Vital Theatre Company picked up the gauntlet thrown by His Honor, Ed Koch, presenting an evening of "entertainment with a political edge" by Vital’s "rarely-Republican artists." Hey! Somebody had to do it.
On August 12 (a new program was performed on several Thursdays), a star-spangled cabaret fitted with candlelight, tables, and comfortably spaced seats welcomed the audience to Vital’s vaudevillian program of sketches, songs, and jokes -- writing that ranged from amusing to angry. The audience enjoyed the observations and segues offered by affable, tuxedoed M.C. Ron McClary, who romped, notes in hand, quite comfortably through such statistics as the per capita allotments for terrorism received by New York vs. the bigger bucks reserved for -- Gee, who woulda guessed it folks? -- Florida and Wyoming. Intolerance of liberals and their issues were often the focus of the evening, particularly in such send-ups as "Bubba, Bob and Flora," a Republican field trip to Greenwich Village performed serviceably by Stacy Melich as Flora, Mike Teele as Bubba, Sara Donaldson as Babe, and Josh Cole as Hunk. Intolerance was always the butt of the evening. "Ticketmaster," written by Mark Loewenstern and Mike Teele, and performed as a voiceover by Gary Littman, was interspersed among several skits. This sketch took to task various conservative "ism’s" by describing unacceptable Broadway hits such as A Raisin in the Sun, Aida, Assassins, and I Am My Own Wife, among others. An angry monolog satirizing the "Promise Keepers" (Victor Verhaeghe) provided a funny but dramatic high point of the evening, though it seemed to stop short rather than ending. Craig Fitzpatrick’s "The List" announced the top eleven rejected convention themes. His presentation was funnier than the list. The first half of the evening maintained an angry bite. There was laughter, but much of the humor spoke to the audience’s frustration -- Patriot Act fallout, if you will.

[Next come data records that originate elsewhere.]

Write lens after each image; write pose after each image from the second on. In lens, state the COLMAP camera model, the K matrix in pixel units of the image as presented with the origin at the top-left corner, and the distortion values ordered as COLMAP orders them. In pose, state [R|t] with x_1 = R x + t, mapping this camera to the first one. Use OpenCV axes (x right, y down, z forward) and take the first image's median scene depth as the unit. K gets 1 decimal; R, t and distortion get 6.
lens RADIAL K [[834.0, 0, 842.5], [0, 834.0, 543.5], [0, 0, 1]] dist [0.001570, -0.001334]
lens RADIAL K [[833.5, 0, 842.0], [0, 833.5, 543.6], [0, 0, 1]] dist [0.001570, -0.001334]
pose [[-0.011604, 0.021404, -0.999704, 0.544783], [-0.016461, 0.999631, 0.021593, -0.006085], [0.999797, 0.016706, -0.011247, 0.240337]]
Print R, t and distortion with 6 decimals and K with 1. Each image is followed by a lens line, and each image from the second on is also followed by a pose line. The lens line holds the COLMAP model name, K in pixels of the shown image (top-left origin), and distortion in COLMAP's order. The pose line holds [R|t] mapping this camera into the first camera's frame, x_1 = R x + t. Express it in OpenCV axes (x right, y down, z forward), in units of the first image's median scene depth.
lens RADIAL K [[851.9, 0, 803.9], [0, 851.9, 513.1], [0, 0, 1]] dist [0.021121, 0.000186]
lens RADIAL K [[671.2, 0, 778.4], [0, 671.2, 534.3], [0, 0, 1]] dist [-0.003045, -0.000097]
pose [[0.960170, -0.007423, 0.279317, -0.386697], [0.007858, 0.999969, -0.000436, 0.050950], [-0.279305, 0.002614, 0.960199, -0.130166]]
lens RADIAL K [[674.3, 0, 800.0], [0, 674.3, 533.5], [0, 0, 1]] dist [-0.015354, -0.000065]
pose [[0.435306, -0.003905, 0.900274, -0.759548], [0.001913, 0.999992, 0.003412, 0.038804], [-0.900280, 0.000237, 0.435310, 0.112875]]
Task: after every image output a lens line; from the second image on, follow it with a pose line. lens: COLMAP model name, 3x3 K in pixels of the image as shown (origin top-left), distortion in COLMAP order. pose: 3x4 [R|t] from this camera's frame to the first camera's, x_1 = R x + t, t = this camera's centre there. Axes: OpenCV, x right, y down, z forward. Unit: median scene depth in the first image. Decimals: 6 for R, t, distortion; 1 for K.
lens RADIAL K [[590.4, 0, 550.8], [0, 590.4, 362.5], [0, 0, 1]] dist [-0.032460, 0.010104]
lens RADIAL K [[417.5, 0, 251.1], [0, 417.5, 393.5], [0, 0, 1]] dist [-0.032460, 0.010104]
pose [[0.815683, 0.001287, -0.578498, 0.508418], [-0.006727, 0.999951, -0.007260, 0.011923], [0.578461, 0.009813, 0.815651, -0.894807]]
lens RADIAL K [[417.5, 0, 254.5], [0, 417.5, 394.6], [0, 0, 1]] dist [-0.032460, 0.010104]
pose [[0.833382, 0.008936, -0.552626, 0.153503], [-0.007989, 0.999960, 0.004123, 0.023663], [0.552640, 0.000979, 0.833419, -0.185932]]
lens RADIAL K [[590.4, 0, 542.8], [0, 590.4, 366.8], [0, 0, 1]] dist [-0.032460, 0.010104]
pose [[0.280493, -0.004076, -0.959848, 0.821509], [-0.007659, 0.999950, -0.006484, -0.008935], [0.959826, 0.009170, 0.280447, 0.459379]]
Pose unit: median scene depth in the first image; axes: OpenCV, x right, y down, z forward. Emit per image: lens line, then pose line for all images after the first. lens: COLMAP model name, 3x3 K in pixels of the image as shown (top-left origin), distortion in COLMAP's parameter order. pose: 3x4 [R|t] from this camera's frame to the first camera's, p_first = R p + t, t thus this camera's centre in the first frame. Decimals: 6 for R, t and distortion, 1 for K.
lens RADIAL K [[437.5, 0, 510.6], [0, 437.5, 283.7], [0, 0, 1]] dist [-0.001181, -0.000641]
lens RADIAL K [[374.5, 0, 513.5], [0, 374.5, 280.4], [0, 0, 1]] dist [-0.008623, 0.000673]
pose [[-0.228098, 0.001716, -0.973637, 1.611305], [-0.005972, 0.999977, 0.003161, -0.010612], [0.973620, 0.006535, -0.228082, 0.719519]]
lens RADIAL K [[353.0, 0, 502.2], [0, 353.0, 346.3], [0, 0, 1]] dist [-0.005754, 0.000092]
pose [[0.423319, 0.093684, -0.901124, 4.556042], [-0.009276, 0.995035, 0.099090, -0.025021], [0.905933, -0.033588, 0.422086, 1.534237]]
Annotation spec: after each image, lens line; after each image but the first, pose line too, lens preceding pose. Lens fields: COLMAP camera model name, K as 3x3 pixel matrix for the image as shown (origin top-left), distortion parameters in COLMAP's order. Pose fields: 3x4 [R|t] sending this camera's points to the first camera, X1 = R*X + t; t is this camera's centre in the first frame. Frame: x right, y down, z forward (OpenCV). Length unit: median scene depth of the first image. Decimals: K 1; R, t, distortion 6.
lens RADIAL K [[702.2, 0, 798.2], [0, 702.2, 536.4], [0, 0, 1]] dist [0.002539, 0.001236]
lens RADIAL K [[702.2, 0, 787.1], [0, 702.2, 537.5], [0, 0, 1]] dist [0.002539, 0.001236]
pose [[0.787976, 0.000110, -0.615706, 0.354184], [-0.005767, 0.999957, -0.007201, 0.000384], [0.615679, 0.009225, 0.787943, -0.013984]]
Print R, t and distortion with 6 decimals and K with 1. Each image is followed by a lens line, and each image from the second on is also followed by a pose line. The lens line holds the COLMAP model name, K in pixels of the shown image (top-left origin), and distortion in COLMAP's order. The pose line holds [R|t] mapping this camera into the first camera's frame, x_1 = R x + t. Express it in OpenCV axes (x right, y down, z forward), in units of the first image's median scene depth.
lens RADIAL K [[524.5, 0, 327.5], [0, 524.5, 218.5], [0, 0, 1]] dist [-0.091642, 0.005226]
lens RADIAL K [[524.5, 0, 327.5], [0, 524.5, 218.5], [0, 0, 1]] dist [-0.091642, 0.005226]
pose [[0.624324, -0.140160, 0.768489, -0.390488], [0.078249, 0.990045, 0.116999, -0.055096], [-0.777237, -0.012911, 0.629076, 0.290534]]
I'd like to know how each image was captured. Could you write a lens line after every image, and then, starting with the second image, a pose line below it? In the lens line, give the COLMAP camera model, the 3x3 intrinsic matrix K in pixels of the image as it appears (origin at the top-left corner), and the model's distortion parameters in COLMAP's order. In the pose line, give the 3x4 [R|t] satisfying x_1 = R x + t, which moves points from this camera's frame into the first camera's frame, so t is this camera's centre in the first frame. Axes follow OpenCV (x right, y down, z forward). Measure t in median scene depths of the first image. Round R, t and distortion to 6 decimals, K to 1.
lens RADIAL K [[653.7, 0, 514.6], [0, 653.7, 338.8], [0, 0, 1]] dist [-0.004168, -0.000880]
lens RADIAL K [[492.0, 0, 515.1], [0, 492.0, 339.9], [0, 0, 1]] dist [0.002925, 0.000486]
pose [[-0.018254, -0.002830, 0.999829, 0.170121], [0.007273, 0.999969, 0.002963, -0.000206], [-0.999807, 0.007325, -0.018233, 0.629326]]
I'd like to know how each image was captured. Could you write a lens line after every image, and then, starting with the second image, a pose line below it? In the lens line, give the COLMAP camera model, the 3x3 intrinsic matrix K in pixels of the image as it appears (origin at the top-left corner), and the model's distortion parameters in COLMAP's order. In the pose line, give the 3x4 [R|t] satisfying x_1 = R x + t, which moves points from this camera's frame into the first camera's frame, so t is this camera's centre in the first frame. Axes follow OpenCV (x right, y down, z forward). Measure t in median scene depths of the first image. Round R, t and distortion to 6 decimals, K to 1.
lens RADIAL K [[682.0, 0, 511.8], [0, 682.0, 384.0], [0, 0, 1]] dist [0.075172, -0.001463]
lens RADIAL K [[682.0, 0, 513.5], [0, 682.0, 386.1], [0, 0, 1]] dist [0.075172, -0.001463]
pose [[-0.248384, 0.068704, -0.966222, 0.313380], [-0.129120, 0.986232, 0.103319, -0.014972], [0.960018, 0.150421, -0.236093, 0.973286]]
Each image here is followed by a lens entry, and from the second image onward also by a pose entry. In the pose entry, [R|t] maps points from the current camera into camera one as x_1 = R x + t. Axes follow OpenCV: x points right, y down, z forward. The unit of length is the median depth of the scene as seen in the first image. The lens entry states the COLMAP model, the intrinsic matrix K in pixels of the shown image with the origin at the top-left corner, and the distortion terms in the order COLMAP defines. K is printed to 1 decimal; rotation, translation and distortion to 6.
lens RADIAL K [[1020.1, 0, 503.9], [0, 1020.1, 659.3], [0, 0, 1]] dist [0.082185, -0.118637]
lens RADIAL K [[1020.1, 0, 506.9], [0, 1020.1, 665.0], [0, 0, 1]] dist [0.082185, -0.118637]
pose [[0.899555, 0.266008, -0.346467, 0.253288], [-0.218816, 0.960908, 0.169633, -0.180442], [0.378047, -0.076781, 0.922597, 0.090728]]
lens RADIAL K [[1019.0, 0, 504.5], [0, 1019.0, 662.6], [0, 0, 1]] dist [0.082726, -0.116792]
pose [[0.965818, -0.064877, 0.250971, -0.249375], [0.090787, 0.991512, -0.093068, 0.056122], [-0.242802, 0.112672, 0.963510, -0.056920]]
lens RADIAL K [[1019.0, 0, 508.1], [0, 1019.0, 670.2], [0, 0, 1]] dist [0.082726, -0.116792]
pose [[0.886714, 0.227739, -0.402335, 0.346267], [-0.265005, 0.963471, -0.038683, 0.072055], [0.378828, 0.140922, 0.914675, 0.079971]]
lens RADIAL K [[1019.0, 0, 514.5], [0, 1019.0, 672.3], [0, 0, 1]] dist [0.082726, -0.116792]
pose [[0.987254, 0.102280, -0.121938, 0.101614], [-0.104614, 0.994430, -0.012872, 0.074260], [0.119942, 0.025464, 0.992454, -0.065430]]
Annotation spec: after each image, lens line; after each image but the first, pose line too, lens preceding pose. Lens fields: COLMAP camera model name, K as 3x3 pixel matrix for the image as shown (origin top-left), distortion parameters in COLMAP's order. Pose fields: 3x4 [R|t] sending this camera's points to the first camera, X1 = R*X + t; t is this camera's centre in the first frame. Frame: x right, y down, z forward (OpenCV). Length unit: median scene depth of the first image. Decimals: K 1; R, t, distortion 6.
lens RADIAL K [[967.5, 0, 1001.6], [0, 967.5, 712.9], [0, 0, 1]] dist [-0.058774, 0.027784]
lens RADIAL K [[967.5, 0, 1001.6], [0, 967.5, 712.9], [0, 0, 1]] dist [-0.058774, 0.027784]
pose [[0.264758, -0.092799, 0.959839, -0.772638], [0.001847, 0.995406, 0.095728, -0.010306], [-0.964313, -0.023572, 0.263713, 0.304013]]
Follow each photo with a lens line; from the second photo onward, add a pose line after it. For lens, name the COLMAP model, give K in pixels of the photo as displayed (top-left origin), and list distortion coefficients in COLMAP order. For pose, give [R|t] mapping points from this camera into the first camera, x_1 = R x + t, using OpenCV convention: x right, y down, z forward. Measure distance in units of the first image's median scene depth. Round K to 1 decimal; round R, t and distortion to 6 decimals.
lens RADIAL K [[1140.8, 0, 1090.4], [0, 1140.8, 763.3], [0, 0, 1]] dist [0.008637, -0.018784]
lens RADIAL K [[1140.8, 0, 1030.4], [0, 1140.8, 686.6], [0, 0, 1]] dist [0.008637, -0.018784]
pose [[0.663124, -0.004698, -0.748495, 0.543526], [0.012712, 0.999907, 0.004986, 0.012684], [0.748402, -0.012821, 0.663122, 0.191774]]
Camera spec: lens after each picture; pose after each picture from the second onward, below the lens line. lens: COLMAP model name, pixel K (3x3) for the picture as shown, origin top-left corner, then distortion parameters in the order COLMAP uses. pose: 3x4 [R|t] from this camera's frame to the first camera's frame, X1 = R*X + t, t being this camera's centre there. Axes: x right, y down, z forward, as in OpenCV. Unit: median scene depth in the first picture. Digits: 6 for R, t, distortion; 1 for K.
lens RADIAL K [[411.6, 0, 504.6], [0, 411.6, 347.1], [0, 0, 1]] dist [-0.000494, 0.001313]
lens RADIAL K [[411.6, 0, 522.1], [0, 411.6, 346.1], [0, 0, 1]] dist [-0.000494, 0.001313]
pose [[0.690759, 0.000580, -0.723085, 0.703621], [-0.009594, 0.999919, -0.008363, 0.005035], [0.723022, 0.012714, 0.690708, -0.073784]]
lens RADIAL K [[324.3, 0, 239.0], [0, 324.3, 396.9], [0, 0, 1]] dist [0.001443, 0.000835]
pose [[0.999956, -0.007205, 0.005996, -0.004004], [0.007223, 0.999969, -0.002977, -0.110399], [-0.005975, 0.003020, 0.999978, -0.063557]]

The second half opened with a laconic magician, Brian Marks, whose timely patter included a reference to that day’s announcement by New Jersey’s outgoing [sic] outed Governor, James McGreevey. Describing himself as the "Christopher Columbus of sexuality," Marks offered his take on Jewish lonely guy schtick, accompanied by coin and card tricks. Would such an evening have been complete without a sneak peak at "The Poetry of Saddam" Hussein? Glad you asked. Thanks to "ghost writer" Mark Loewenstern, such soon-to-be classics as "I’m a little despot short and stout" were exposed to the American public by Saddam stunt double David Shih. Those light lyrics were followed by the heaviest moment of the evening, called "Foreground/Background." Written by Andrea Lepcio and performed with suitable dread by Jackie Mazarella, the sketch exposed a major closet issue: "My Mother is a Republican." Worse yet, Mother has volunteered to work at the convention. This piece preached to the converted, offering an angry daughter’s desperate "solution" -- stop cleaning until August 30th! The concluding sketch, called "The Proposal," offered two abstinent youngsters, Jimmy Joe (Craig Bridger) and Susie Sue (Katie Acheson), in an unconventional take on marriage. (Hint: It’s gay now!) The waiter was played with gusto by author Matt Hoverman. A final list -- "Top Ten Movies to Masturbate To"-- might have been missed, though not the recurring voice of Ticketmaster that reminded the audience to celebrate artistic diversity while that was still possible. Music for the evening was cheerfully supplied by keyboardist, Bobby Nafarrete.
Additional credits included "Affairs-of-State Men": Mark Loewentstern, Mike Teele, and Erik Kever Ryle; Stage Management: Jaime Wiseman; and producer: Aimee Hayes.